As a member of the time series/ sequential data study group, I’d like to share with all of you an initiative the group have agreed to launch. It’s a Time Series Learning Competition!
Unlike traditional Kaggle competitions, the main goal of a learning competition is learn and share our knowledge within the fastai community by fostering collaboration.
We believe that by focusing our work on the same dataset, we’ll be able to learn and share our knowledge with the rest in a very practical way.
As an initial dataset, we have agreed to take the Earthquakes dataset (from the UCR time series dataset).
It’s a relatively simple dataset (since this is our first ts learning competition). This is a univariate, binary classification problem. It has 322 train and 139 test samples, with a length of 512 steps. If you use the link above, you’ll be able to read a brief description of the dataset.

• Data for the task
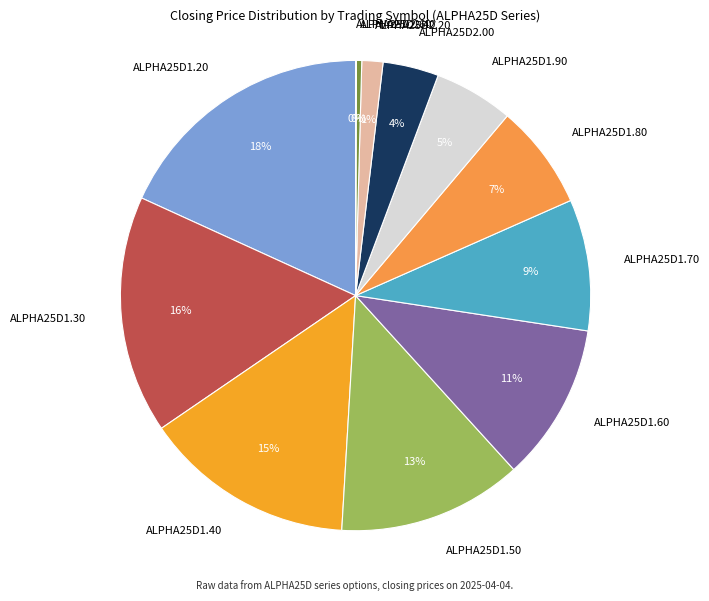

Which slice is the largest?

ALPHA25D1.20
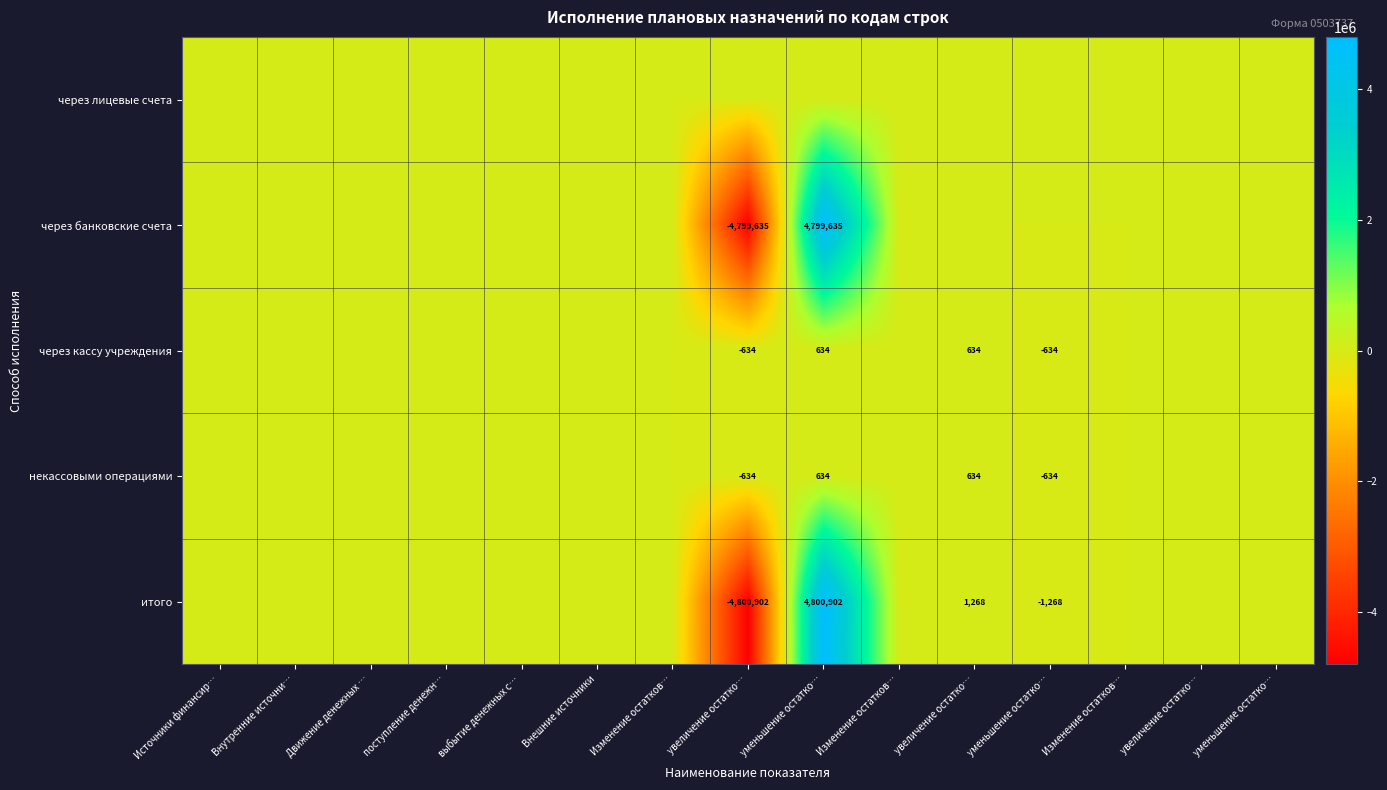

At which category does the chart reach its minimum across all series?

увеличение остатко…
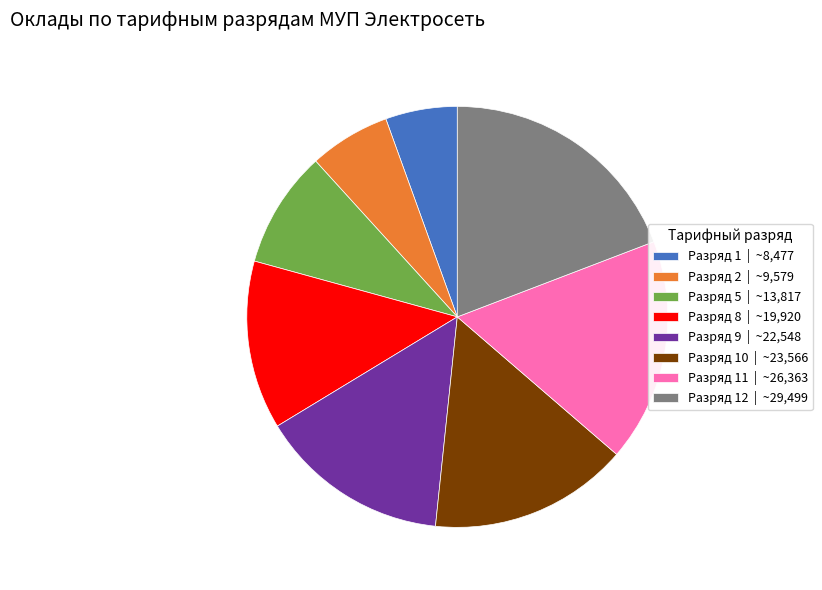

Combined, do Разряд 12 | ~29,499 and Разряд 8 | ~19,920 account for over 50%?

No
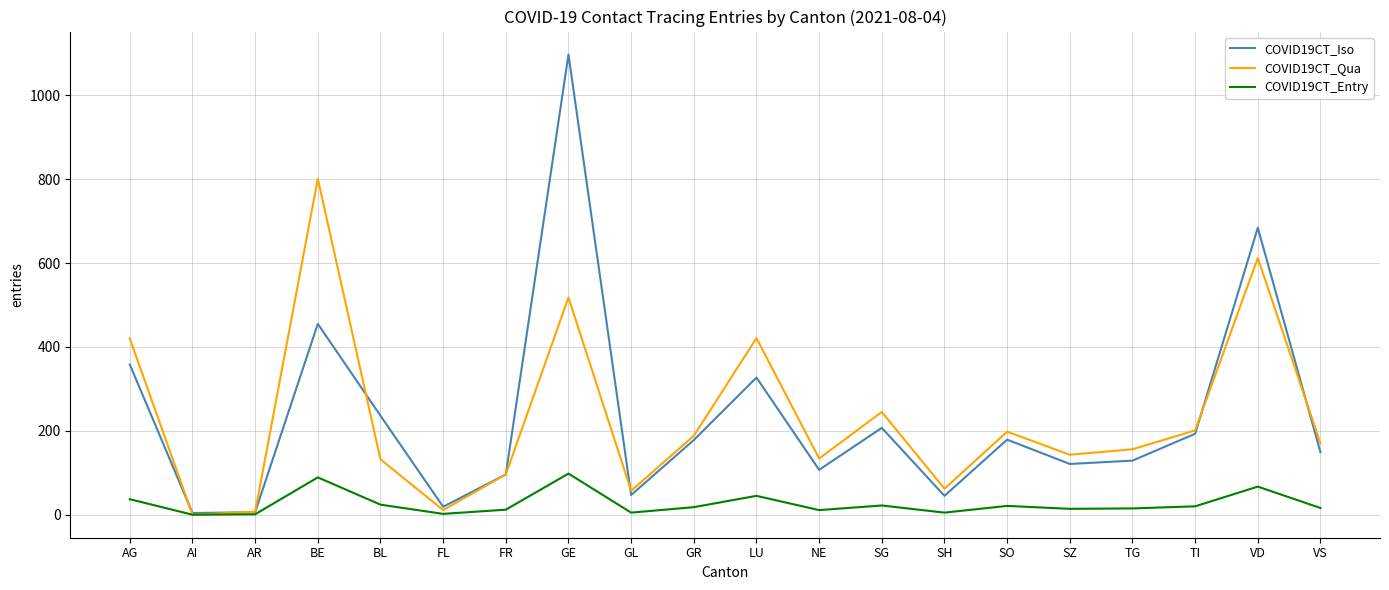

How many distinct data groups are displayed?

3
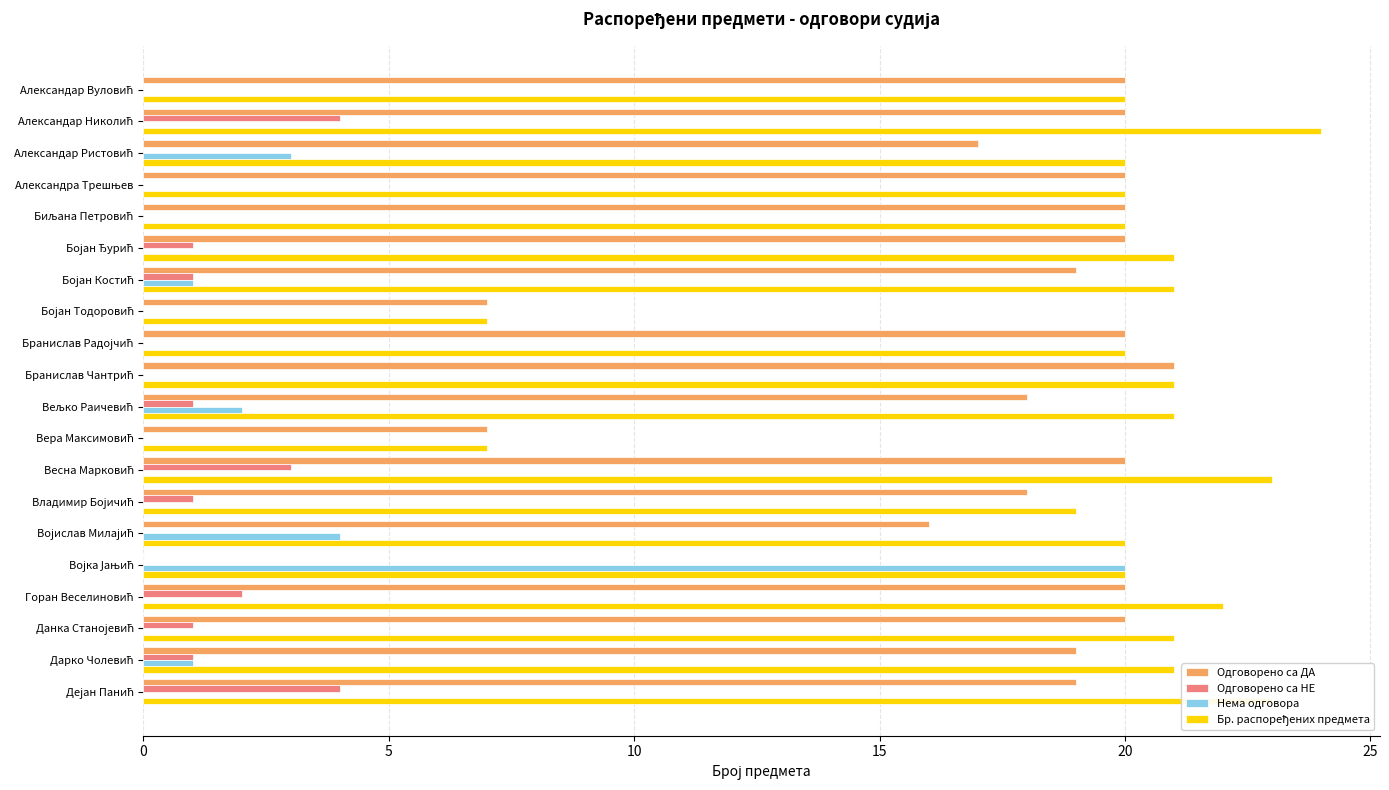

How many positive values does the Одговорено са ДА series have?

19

• Explore the material
**A)** Edit the records starting with the line containing "At which category" and going on through the end of the records, swapping "distinct" for "separate" and changing nothing else. Leave the pictures out of your answer.
**B)** Proceed with the post about the time series learning competition, picking up right after its last sentence.
The text and the records have nothing to do with each other.

• Outputs in order
**A)**
At which category does the chart reach its minimum across all series?

увеличение остатко…

Combined, do Разряд 12 | ~29,499 and Разряд 8 | ~19,920 account for over 50%?

No

How many separate data groups are displayed?

3

How many positive values does the Одговорено са ДА series have?

19

**B)**
According to the UCR website, the current state of the art accuracy is 75.92% (Rotation Forest). Will we be able to beat that while we learn together?
Learning competition rules:
The objective of the competition is to learn as much as possible and share that knowledge with the rest. The performance (in this case val accuracy) will obviously help us gauge the value of different proposed approaches, but it’s not the main driver for this competition. If you find a post interesting/ useful, please use the button to indicate it. This is a good way to measure each participant’s contribution to the thread. At the end of the competition we’ll have a contributors’ leaderboard.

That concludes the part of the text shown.